A run of records:
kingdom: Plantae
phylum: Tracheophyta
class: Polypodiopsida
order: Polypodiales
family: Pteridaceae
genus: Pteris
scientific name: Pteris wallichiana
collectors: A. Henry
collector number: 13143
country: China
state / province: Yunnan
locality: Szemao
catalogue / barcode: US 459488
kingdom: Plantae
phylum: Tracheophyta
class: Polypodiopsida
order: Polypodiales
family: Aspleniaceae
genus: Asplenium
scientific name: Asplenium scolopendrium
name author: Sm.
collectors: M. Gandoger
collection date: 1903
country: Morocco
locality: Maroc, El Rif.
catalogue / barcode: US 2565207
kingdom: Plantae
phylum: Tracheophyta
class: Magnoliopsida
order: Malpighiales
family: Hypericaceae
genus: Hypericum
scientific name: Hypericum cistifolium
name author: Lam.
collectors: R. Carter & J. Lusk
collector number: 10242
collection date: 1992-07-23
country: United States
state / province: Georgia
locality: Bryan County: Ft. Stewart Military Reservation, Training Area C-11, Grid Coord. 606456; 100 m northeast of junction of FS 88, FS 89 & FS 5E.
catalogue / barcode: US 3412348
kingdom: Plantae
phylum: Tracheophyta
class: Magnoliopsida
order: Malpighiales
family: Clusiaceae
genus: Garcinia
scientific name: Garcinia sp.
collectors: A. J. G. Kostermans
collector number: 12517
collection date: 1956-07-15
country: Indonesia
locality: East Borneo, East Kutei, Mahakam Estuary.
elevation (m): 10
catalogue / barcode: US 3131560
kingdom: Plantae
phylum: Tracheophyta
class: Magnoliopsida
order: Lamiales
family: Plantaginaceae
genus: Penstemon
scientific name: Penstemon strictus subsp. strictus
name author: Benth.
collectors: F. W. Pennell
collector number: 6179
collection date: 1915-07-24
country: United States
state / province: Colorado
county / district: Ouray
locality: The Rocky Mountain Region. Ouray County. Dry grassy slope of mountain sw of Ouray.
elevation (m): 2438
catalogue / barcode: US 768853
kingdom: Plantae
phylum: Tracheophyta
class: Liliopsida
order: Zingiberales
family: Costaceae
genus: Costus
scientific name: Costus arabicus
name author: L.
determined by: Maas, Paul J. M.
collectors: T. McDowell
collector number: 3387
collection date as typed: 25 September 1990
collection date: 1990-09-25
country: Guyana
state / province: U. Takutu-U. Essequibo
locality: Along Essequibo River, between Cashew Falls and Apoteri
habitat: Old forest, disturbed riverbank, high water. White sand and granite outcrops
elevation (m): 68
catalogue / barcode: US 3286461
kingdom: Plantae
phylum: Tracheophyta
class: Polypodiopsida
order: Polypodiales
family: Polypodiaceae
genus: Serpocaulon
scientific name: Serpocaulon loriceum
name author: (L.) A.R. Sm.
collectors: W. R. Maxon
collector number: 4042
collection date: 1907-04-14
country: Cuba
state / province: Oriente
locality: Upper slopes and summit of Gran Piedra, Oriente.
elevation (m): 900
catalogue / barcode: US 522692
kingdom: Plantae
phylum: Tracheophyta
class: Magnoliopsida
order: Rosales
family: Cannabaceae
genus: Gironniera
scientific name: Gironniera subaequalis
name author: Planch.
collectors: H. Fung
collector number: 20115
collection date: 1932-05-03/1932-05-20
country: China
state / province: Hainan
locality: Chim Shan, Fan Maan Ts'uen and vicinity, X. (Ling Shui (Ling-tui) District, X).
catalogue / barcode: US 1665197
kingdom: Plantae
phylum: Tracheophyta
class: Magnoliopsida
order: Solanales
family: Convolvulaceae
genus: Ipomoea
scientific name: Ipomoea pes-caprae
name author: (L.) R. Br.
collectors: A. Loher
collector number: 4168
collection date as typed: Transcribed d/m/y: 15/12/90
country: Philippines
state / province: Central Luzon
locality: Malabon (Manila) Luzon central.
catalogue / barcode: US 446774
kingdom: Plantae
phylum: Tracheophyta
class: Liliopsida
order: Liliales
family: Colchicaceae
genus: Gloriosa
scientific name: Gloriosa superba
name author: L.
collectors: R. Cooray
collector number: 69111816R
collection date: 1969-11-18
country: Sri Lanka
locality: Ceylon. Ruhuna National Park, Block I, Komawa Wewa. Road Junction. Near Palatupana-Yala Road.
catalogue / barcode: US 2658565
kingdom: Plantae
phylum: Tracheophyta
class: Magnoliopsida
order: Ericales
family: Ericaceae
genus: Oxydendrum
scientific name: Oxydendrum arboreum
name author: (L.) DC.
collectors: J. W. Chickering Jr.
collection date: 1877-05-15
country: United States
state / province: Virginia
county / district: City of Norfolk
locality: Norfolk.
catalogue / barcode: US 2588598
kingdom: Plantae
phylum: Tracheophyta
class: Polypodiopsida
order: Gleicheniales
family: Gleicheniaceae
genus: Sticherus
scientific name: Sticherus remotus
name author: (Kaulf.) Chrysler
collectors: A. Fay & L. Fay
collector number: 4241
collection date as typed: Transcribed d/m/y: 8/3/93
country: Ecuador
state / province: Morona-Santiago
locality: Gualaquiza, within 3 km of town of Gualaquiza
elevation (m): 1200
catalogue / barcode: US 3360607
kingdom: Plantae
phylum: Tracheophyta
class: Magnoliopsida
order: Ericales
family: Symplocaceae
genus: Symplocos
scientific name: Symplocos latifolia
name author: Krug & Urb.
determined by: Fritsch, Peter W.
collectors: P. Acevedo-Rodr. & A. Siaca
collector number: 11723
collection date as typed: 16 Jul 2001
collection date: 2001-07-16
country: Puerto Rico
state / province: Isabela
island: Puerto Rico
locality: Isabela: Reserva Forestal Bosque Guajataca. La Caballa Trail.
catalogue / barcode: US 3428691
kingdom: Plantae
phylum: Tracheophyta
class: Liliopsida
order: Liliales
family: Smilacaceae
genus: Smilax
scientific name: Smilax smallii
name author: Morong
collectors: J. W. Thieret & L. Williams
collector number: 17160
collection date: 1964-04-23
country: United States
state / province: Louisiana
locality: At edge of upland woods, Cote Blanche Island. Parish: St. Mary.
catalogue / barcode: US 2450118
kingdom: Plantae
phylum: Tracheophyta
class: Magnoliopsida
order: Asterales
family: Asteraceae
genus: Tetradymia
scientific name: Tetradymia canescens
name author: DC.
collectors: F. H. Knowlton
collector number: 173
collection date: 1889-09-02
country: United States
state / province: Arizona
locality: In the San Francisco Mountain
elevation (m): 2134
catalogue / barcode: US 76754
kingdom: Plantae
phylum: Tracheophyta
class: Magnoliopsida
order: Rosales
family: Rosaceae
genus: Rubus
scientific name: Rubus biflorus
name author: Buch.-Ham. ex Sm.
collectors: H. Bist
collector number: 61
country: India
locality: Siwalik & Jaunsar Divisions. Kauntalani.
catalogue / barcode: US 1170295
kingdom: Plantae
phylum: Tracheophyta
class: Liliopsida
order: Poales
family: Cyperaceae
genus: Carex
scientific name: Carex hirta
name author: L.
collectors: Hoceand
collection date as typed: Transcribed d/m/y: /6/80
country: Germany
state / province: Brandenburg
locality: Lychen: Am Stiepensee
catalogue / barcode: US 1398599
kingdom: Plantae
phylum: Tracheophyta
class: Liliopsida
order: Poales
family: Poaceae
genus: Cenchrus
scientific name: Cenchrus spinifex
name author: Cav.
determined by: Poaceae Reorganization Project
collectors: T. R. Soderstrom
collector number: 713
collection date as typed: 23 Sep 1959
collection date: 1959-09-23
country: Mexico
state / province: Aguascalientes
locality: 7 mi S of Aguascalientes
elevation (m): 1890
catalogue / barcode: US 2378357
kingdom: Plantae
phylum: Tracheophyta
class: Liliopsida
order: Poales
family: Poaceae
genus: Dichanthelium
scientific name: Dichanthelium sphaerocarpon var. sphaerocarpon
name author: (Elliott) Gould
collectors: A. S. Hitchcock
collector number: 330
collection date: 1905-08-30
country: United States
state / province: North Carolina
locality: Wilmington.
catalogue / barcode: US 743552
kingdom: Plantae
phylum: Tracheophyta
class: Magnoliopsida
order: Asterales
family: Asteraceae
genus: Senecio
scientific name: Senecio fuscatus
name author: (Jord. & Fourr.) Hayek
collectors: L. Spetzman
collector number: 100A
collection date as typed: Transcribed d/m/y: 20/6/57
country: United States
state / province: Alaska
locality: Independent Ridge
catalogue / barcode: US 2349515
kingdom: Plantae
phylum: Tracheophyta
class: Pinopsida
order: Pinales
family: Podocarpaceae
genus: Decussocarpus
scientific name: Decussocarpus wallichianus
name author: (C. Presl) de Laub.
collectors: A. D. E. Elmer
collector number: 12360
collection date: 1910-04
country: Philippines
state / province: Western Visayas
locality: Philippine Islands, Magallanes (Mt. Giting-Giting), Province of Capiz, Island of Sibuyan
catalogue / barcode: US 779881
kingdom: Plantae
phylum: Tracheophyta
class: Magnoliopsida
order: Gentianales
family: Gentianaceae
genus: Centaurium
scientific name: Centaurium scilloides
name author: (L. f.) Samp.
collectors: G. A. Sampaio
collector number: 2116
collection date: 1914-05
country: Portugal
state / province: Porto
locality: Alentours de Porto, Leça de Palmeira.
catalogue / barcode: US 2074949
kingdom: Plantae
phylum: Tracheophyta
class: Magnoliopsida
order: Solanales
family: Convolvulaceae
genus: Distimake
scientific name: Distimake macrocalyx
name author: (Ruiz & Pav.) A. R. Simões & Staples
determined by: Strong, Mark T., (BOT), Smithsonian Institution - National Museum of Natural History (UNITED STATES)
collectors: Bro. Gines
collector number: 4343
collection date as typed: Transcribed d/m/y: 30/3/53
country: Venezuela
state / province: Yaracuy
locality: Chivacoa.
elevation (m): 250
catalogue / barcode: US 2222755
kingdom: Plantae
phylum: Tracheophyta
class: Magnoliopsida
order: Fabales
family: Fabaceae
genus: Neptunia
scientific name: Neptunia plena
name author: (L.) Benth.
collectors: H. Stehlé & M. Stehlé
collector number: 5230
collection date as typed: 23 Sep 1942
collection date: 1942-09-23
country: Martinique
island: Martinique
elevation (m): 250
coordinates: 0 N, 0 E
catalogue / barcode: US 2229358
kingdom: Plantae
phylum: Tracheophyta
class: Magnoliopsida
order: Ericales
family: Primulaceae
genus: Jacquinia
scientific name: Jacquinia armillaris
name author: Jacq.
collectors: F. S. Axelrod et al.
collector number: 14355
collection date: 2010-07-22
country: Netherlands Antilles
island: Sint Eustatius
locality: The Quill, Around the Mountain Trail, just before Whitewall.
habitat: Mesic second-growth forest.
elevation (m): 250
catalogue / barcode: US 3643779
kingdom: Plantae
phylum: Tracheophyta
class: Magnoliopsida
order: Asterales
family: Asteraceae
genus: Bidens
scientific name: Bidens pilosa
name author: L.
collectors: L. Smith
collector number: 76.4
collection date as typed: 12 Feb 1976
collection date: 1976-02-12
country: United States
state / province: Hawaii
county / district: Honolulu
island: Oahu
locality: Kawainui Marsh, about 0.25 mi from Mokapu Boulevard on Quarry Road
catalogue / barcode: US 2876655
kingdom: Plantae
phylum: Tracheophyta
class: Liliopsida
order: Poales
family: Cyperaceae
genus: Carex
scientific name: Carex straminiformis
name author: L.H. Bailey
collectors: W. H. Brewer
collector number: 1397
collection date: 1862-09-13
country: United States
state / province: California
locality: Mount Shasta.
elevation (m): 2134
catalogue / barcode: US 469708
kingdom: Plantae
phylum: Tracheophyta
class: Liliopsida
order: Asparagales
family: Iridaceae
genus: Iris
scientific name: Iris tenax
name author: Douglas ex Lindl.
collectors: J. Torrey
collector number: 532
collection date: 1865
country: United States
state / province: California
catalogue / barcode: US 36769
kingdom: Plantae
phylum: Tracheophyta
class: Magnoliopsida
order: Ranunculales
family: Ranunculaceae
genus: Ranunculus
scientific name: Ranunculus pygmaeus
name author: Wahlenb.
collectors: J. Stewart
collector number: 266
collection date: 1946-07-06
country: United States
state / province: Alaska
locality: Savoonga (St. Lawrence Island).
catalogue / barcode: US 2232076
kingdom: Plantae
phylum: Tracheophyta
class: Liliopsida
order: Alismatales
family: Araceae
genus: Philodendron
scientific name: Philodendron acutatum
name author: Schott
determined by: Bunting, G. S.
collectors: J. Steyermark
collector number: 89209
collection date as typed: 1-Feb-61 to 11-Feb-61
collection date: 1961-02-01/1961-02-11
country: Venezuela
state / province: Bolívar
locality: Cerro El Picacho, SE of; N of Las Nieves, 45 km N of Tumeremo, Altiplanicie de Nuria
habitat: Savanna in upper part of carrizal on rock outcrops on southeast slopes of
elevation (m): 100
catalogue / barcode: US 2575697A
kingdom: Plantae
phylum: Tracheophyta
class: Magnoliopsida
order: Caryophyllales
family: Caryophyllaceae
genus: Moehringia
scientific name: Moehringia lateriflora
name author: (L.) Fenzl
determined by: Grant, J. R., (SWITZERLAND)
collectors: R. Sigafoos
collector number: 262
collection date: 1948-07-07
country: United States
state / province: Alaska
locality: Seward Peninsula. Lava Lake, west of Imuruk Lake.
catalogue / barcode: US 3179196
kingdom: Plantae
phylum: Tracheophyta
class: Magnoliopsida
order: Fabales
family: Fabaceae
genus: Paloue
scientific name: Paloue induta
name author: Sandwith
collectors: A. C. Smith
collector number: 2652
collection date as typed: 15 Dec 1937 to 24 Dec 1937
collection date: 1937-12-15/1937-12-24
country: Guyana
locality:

[The task]
Copy out the lines from the one containing "name author: Morong" through the one containing "scientific name: Tetradymia canescens", including both of those lines.

[Response]
name author: Morong
collectors: J. W. Thieret & L. Williams
collector number: 17160
collection date: 1964-04-23
country: United States
state / province: Louisiana
locality: At edge of upland woods, Cote Blanche Island. Parish: St. Mary.
catalogue / barcode: US 2450118
kingdom: Plantae
phylum: Tracheophyta
class: Magnoliopsida
order: Asterales
family: Asteraceae
genus: Tetradymia
scientific name: Tetradymia canescens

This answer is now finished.